Augustin 481 - 05/2019
Hinausbewegen
In letzter Zeit verteidigen immer wieder einige Soziolog_innen die «armen Reichen», die «aus Neid» von weniger Wohlhabenden und Linken «angegriffen» werden. Geht es da tatsächlich um Neid? Oder nicht eher um Ärger, wenn denen, die wenig haben, noch genommen wird und ihnen ihre Armut, ihre geringe Bildung, ihre schlechte Gesundheit zudem vorgeworfen wird?
Und sind Forderungen, jene, die viel mehr besitzen, als sie je zum Leben benötigen, stärker zu besteuern, um Ressourcen innerhalb der Gesellschaft umzuverteilen, angriffig?
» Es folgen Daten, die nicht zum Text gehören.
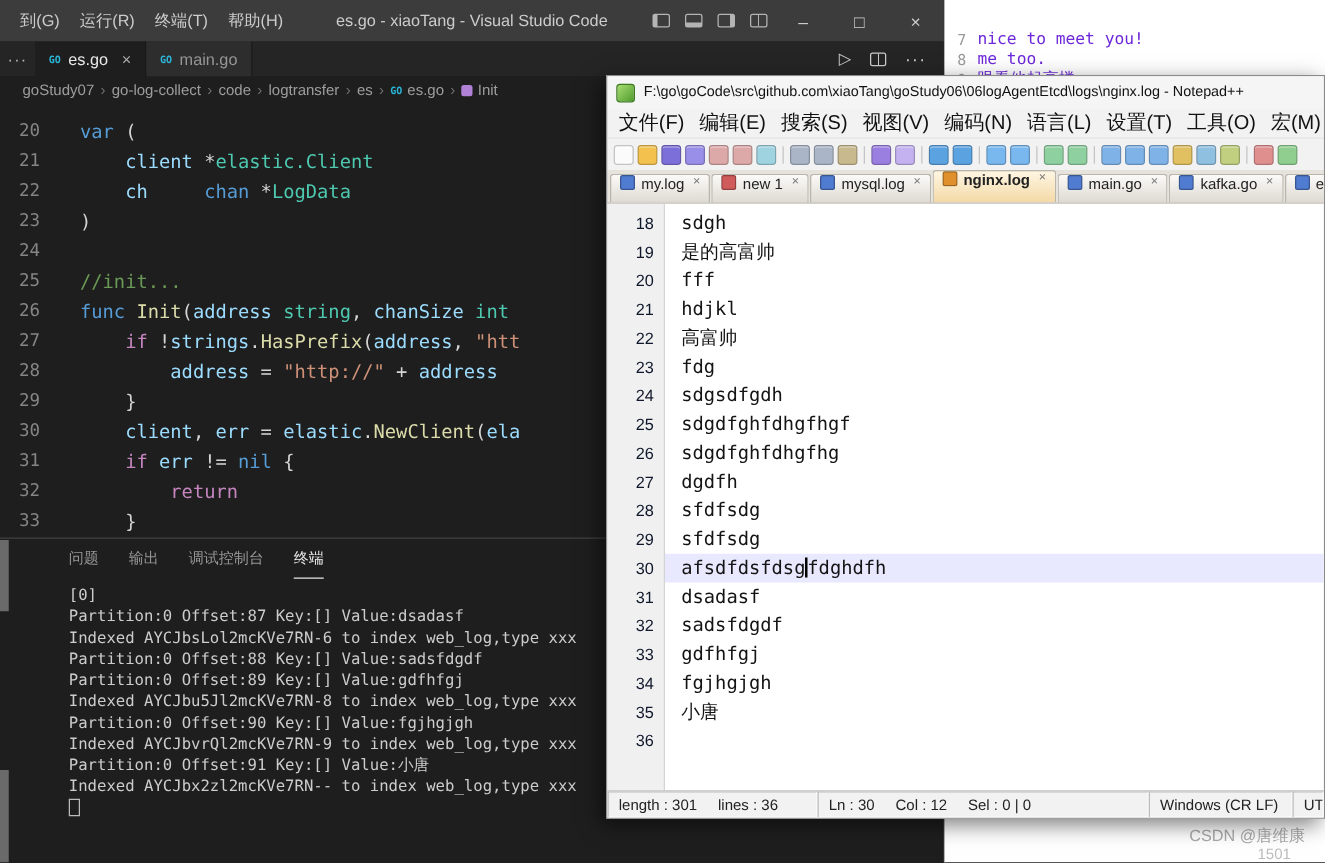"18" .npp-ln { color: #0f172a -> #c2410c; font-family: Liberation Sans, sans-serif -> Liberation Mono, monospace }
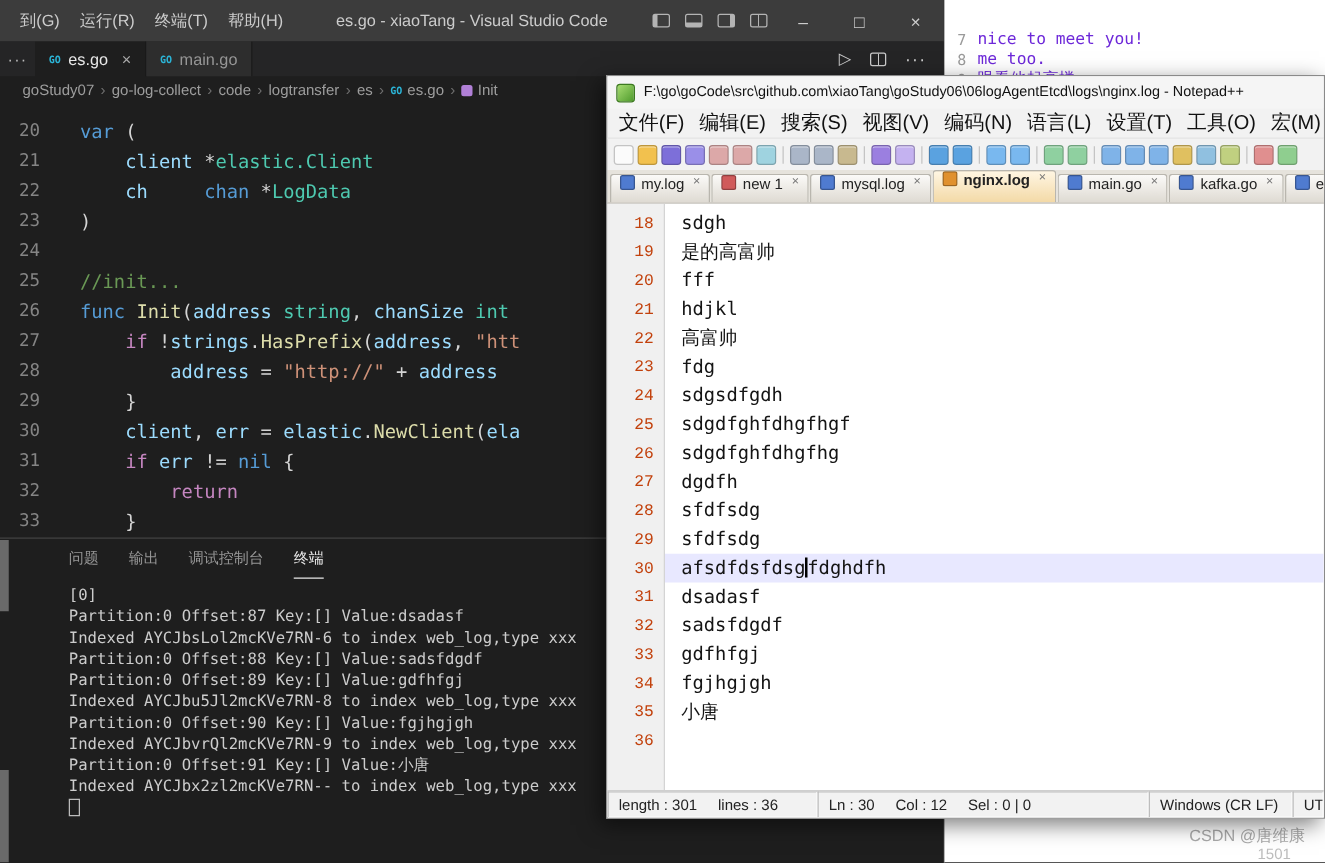"Indexed AYCJbsLol2mcKVe7RN-6 to index" div.term-line { html: <div>Indexed AYCJbsLol2mcKVe7RN-6 to index web_log,type xxx</div> -> none }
Selbst die Fleißigsten unter den «Oberen 10.000» arbeiten nicht 100-mal mehr als jemand in einer Putzkolonne oder ein_e AUGUSTIN-Verkäufer_in.
Im Übrigen ärgert die meisten Menschen nicht, dass z. B. ein Rene Benko oder ein Dietrich Mateschitz viel mehr Geld hat als sie, sondern dass andere «unverdient» finanzielle Zuwendungen erhalten und angeblich besser behandelt werden als sie selbst und dass jene, die sich vorgeblich für sie einsetzen, sich nur gegenseitig Posten, Güter, Knete zuschieben.
Aufbegehren ist schwierig und risikoreich, daher wird gern nach unten getreten, und als Schuldige an der Misere werden «die Ausländer», «die Flüchtlinge» … bezeichnet. Bekannterweise nutzen und fördern rechte und rechtsextreme Parteien diese Denkweise und suggerieren ihre Ideen als Lösungen für alle Probleme. Darum geht es in Ulli Gladiks neuem Dokumentarfilm Inland, in dem sie mit FPÖ-Wähler_innen über ihre Motive, diese Partei zu wählen, redet. Lisa Bolyos hat die Filmemacherin interviewt, die ihren Film auch als «Aufforderung (sieht), sich ein bisschen aus der eigenen Blase herauszubewegen» (S. 26).
Bleiben wir beim Stichwort «bewegen»: Auch beim Reisen ist es möglich, sich nicht nur physisch woanders hinzubewegen. Wer im Urlaub in seiner Blase verharren möchte, bucht All-Inclusive, wer von seinem Ferienort etwas mitbekommen will, hat viele Möglichkeiten. Ein neues Konzept nachhaltiger Tourismusunterkünfte stellt Paweł Kamiński am Beispiel Venedig vor: Fairbnb ist nicht profitorientiert und unterstützt lokale Umwelt- und Sozialinitiativen (S. 6).
Auch der AUGUSTIN bewegt sich ein wenig, und zwar aus seiner technologischen Rückständigkeit. In Kürze geht unsere neue, übersichtlichere und nun endlich auch smartphone- und tablet-taugliche Homepage online. Auf Seite 3 stellen sich die technischen Masterminds dahinter, Helmut Hejtmanek und Michi Trinh, vor. Ein großes Danke auch an unsere Online-Medien-Verantwortliche Claudia Poppe.